# Author ID Accuracy

We have a set of emails, half of which were written by one person and the other half by another person at the same company . Our objective is to classify the emails as written by one person or the other based only on the text of the email. We will start with Naive Bayes in this mini-project, and then expand in later projects to other algorithms.

We will start by giving you a list of strings. Each string is the text of an email, which has undergone some basic preprocessing; we will then provide the code to split the dataset into training and testing sets. 

One particular feature of Naive Bayes is that it’s a good algorithm for working with text classification. When dealing with text, it’s very common to treat each unique word as a feature, and since the typical person’s vocabulary is many thousands of words, this makes for a large number of features. The relative simplicity of the algorithm and the independent features assumption of Naive Bayes make it a strong performer for classifying texts. In this mini-project, you will download and install sklearn on your computer and use Naive Bayes to classify emails by author.

In [0]:
import warnings
warnings.filterwarnings("ignore")

import matplotlib 
matplotlib.use('agg')

import matplotlib.pyplot as plt
import numpy as np
import pandas as pd
import scipy
# import sklearn
import nltk
import urllib
import tarfile
import os
import sys

from time import time

# features and labels creation
from sklearn.model_selection import cross_validate
from sklearn.model_selection import train_test_split
from sklearn.feature_extraction.text import TfidfVectorizer
from sklearn.feature_selection import SelectPercentile, f_classif

# Naive Bayes
from sklearn.naive_bayes import GaussianNB
from sklearn.metrics import accuracy_score

# SVM
from sklearn.svm import SVC
from sklearn.metrics import accuracy_score

# Decision Trees
from sklearn import tree

import pickle
import _pickle as cPickle

In [4]:
!wget https://www.cs.cmu.edu/~./enron/enron_mail_20150507.tar.gz

--2019-03-18 10:49:17--  https://www.cs.cmu.edu/~./enron/enron_mail_20150507.tar.gz
Resolving www.cs.cmu.edu (www.cs.cmu.edu)... 128.2.42.95
Connecting to www.cs.cmu.edu (www.cs.cmu.edu)|128.2.42.95|:443... connected.
HTTP request sent, awaiting response... 200 OK
Length: 443254787 (423M) [application/x-tar]
Saving to: ‘enron_mail_20150507.tar.gz.1’

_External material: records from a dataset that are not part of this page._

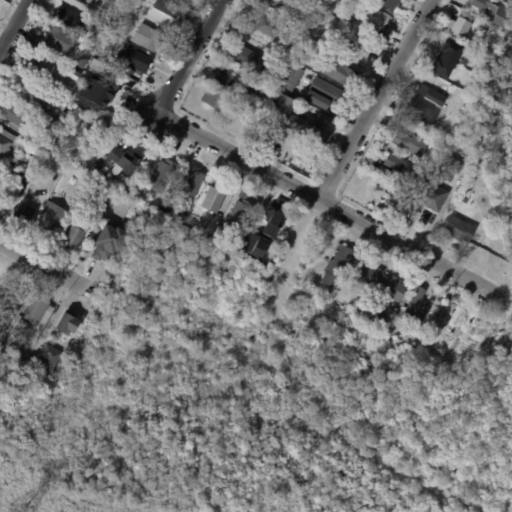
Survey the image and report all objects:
building: (88, 1)
building: (183, 1)
building: (184, 1)
building: (318, 2)
building: (274, 3)
building: (388, 3)
building: (387, 4)
building: (473, 5)
building: (311, 10)
building: (492, 11)
building: (163, 13)
building: (162, 14)
building: (66, 16)
building: (375, 17)
building: (375, 17)
building: (68, 20)
building: (458, 24)
building: (269, 26)
building: (460, 26)
building: (267, 27)
road: (15, 28)
building: (113, 29)
building: (354, 36)
building: (146, 37)
building: (146, 37)
building: (50, 38)
building: (59, 39)
building: (88, 51)
building: (310, 51)
road: (191, 53)
building: (244, 56)
building: (445, 57)
building: (133, 58)
building: (243, 58)
building: (445, 59)
building: (135, 60)
building: (40, 61)
building: (38, 65)
building: (267, 66)
building: (333, 70)
building: (338, 71)
building: (67, 72)
building: (224, 76)
building: (291, 77)
building: (291, 80)
building: (220, 85)
building: (102, 89)
building: (322, 92)
building: (323, 95)
road: (377, 99)
building: (39, 100)
building: (212, 100)
building: (246, 100)
building: (28, 105)
building: (278, 105)
building: (422, 105)
building: (423, 105)
building: (12, 115)
building: (292, 117)
building: (323, 119)
building: (94, 123)
building: (95, 124)
building: (306, 128)
building: (271, 136)
building: (408, 142)
building: (6, 143)
building: (409, 144)
building: (59, 145)
building: (89, 145)
building: (4, 146)
building: (122, 157)
building: (447, 167)
building: (23, 169)
building: (401, 169)
building: (449, 169)
building: (400, 170)
building: (160, 174)
building: (160, 175)
building: (190, 181)
building: (189, 182)
building: (420, 190)
building: (135, 194)
building: (434, 196)
building: (213, 198)
building: (433, 198)
building: (212, 199)
building: (183, 200)
building: (403, 202)
building: (2, 203)
building: (400, 203)
road: (336, 204)
building: (240, 209)
building: (22, 212)
building: (103, 212)
building: (23, 213)
building: (238, 213)
building: (49, 216)
building: (48, 218)
building: (270, 220)
building: (457, 227)
building: (457, 229)
building: (74, 235)
building: (75, 235)
building: (216, 236)
building: (108, 242)
building: (253, 244)
building: (243, 249)
road: (47, 264)
building: (336, 266)
building: (337, 267)
building: (380, 280)
building: (380, 282)
building: (11, 297)
building: (11, 297)
building: (415, 305)
building: (37, 308)
building: (415, 309)
building: (37, 310)
building: (368, 314)
building: (66, 323)
building: (66, 324)
building: (455, 324)
building: (455, 324)
building: (48, 357)
building: (48, 358)
building: (450, 361)
solar farm: (1, 457)
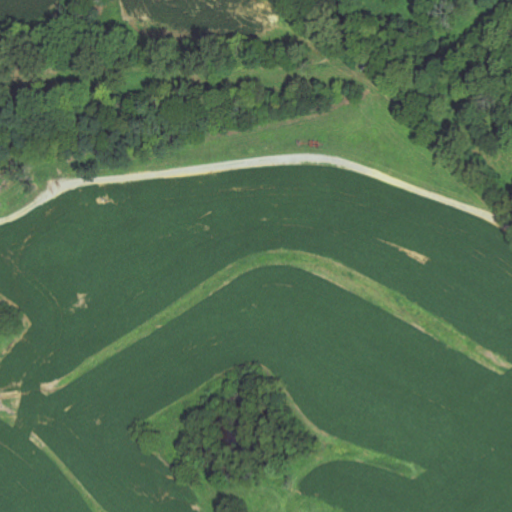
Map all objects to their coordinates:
road: (259, 150)
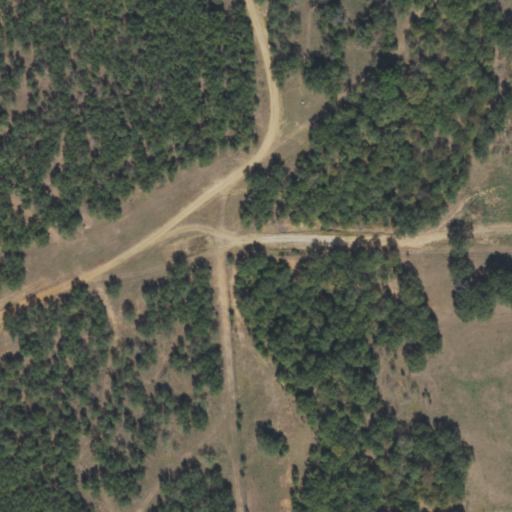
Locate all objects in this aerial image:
road: (175, 196)
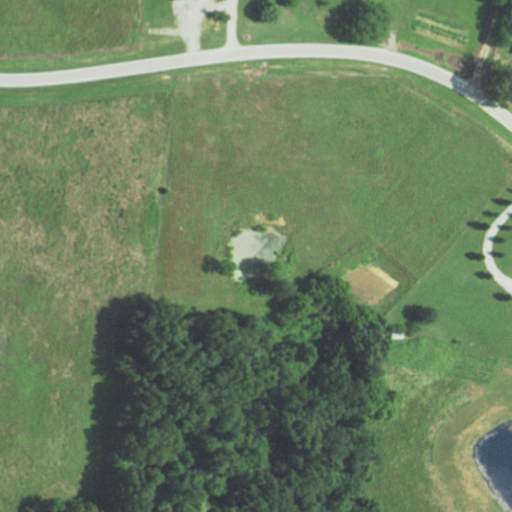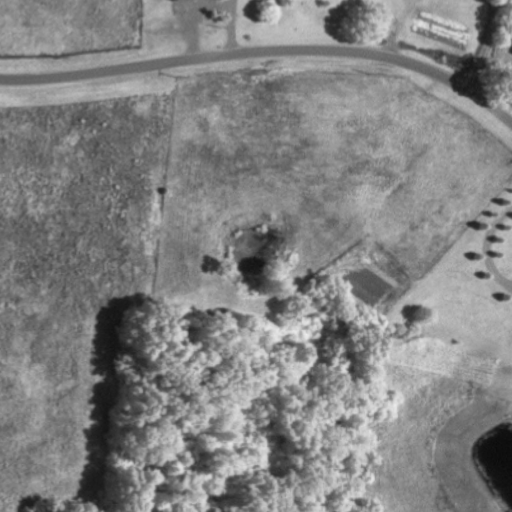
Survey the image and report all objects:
road: (398, 29)
road: (263, 51)
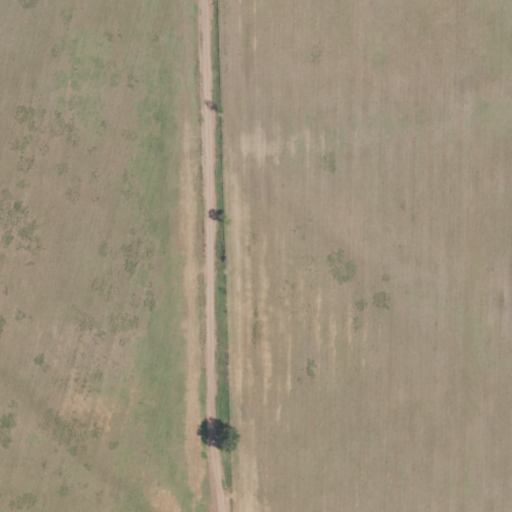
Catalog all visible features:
road: (215, 256)
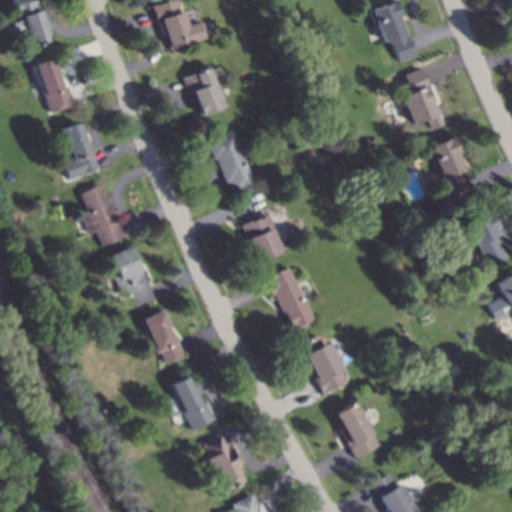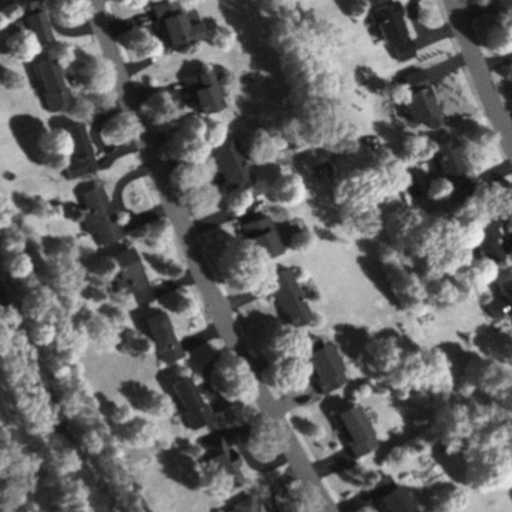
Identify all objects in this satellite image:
road: (484, 6)
road: (414, 20)
building: (29, 21)
building: (29, 21)
road: (127, 23)
building: (174, 23)
building: (174, 23)
road: (66, 29)
building: (390, 29)
building: (391, 31)
road: (436, 34)
road: (153, 53)
road: (494, 62)
road: (447, 63)
road: (479, 73)
road: (96, 85)
building: (50, 86)
building: (51, 86)
building: (201, 88)
building: (202, 89)
road: (153, 92)
building: (417, 99)
building: (418, 99)
road: (97, 119)
road: (507, 121)
road: (175, 122)
road: (119, 148)
building: (75, 152)
building: (76, 152)
road: (182, 160)
building: (228, 161)
building: (229, 161)
building: (448, 167)
building: (449, 168)
road: (490, 173)
road: (117, 186)
road: (213, 189)
road: (244, 213)
building: (98, 214)
building: (99, 215)
road: (147, 215)
road: (220, 215)
road: (501, 216)
building: (483, 235)
building: (260, 237)
building: (261, 237)
building: (483, 237)
road: (506, 246)
road: (197, 262)
building: (126, 269)
building: (127, 271)
building: (35, 274)
road: (168, 285)
building: (287, 296)
building: (288, 297)
building: (501, 297)
building: (501, 298)
road: (241, 299)
road: (204, 336)
building: (161, 337)
building: (161, 337)
road: (287, 359)
building: (321, 363)
building: (322, 363)
road: (207, 371)
road: (234, 396)
road: (294, 399)
building: (190, 403)
building: (190, 403)
railway: (47, 405)
building: (352, 429)
building: (353, 430)
road: (224, 431)
road: (234, 435)
building: (439, 448)
road: (245, 453)
building: (222, 462)
building: (222, 462)
road: (327, 465)
road: (277, 485)
building: (389, 495)
building: (390, 495)
road: (354, 501)
road: (368, 502)
building: (246, 504)
building: (244, 505)
road: (319, 509)
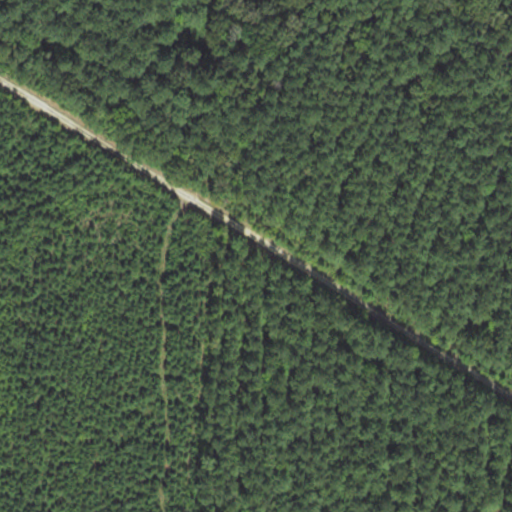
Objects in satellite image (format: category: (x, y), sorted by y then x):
road: (256, 238)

2019-03-18 10:57:50 (844 KB/s) - ‘enron_mail_20150507.tar.gz.1’ saved [443254787/443254787]



In [5]:
%%time
tfile = tarfile.open("enron_mail_20150507.tar.gz", "r:gz")
tfile.extractall(".")

CPU times: user 1min 34s, sys: 49.3 s, total: 2min 23s
Wall time: 2min 25s


In [0]:
sys.path.append("../tools/")


In [0]:
!mv email_authors.pkl tools/email_authors.pkl

In [13]:
original = "tools/word_data.pkl"
destination = "tools/word_data_unix.pkl"

content = ''
outsize = 0
with open(original, 'rb') as infile:
    content = infile.read()
with open(destination, 'wb') as output:
    for line in content.splitlines():
        outsize += len(line) + 1
        output.write(line + str.encode('\n'))

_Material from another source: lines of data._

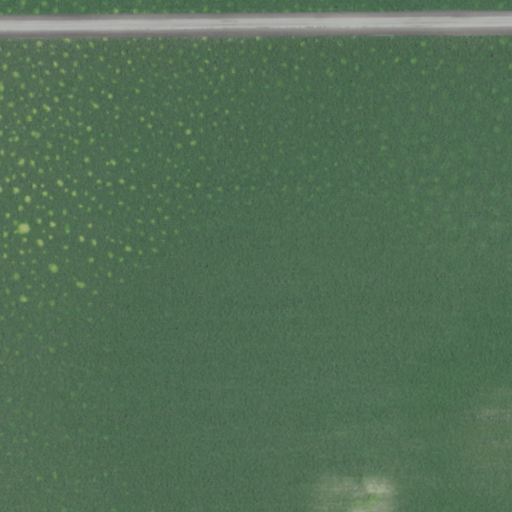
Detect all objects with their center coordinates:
road: (256, 24)
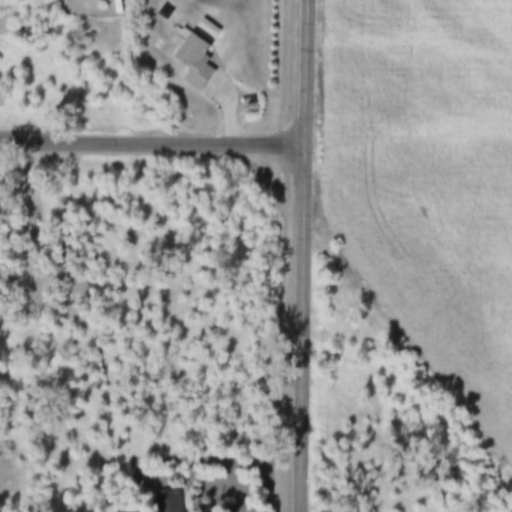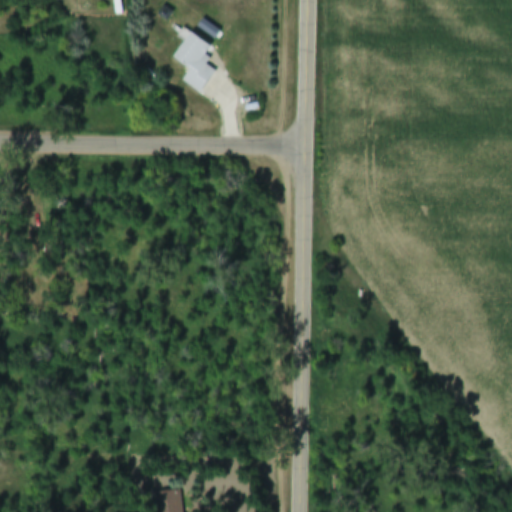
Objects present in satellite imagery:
building: (196, 64)
road: (151, 147)
road: (301, 256)
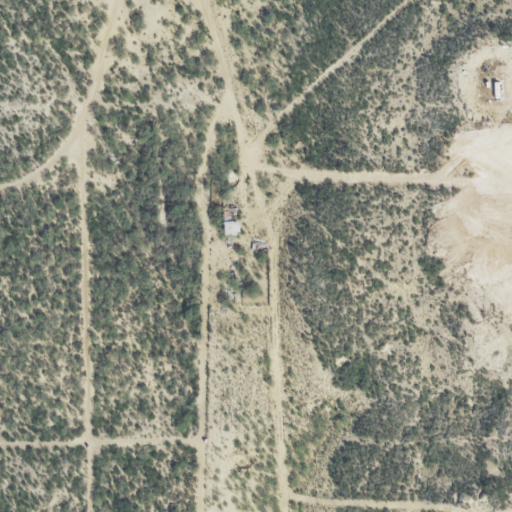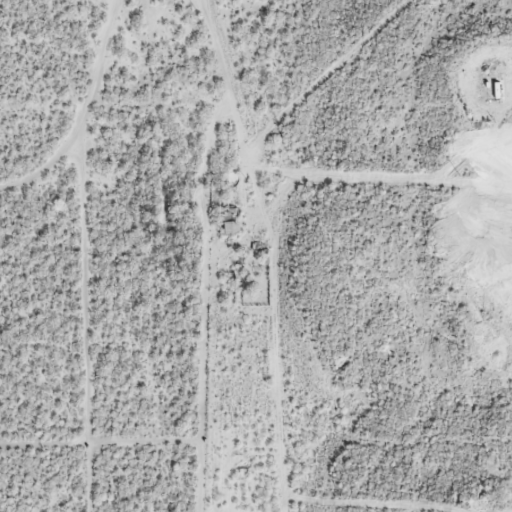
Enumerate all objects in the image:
road: (237, 47)
building: (228, 226)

print("Done. Saved %s bytes." % (len(content)-outsize))

Done. Saved 35156 bytes.


In [0]:
def preprocess(words_file = "tools/word_data_unix.pkl", authors_file="tools/email_authors.pkl"):
    """ 
        this function takes a pre-made list of email texts (by default word_data.pkl)
        and the corresponding authors (by default email_authors.pkl) and performs
        a number of preprocessing steps:
            -- splits into training/testing sets (10% testing)
            -- vectorizes into tfidf matrix
            -- selects/keeps most helpful features
        after this, the feaures and labels are put into numpy arrays, which play nice with sklearn functions
        4 objects are returned:
            -- training/testing features
            -- training/testing labels
    """

    ### the words (features) and authors (labels), already largely preprocessed
    ### this preprocessing will be repeated in the text learning mini-project
    authors_file_handler = open(authors_file, "rb")
    authors = pickle.load(authors_file_handler)
    authors_file_handler.close()

    words_file_handler = open(words_file, "rb")
    word_data = pickle.load(words_file_handler)
    words_file_handler.close()

    ### test_size is the percentage of events assigned to the test set
    ### (remainder go into training)
    features_train, features_test, labels_train, labels_test = train_test_split(word_data, authors, test_size=0.1, random_state=42)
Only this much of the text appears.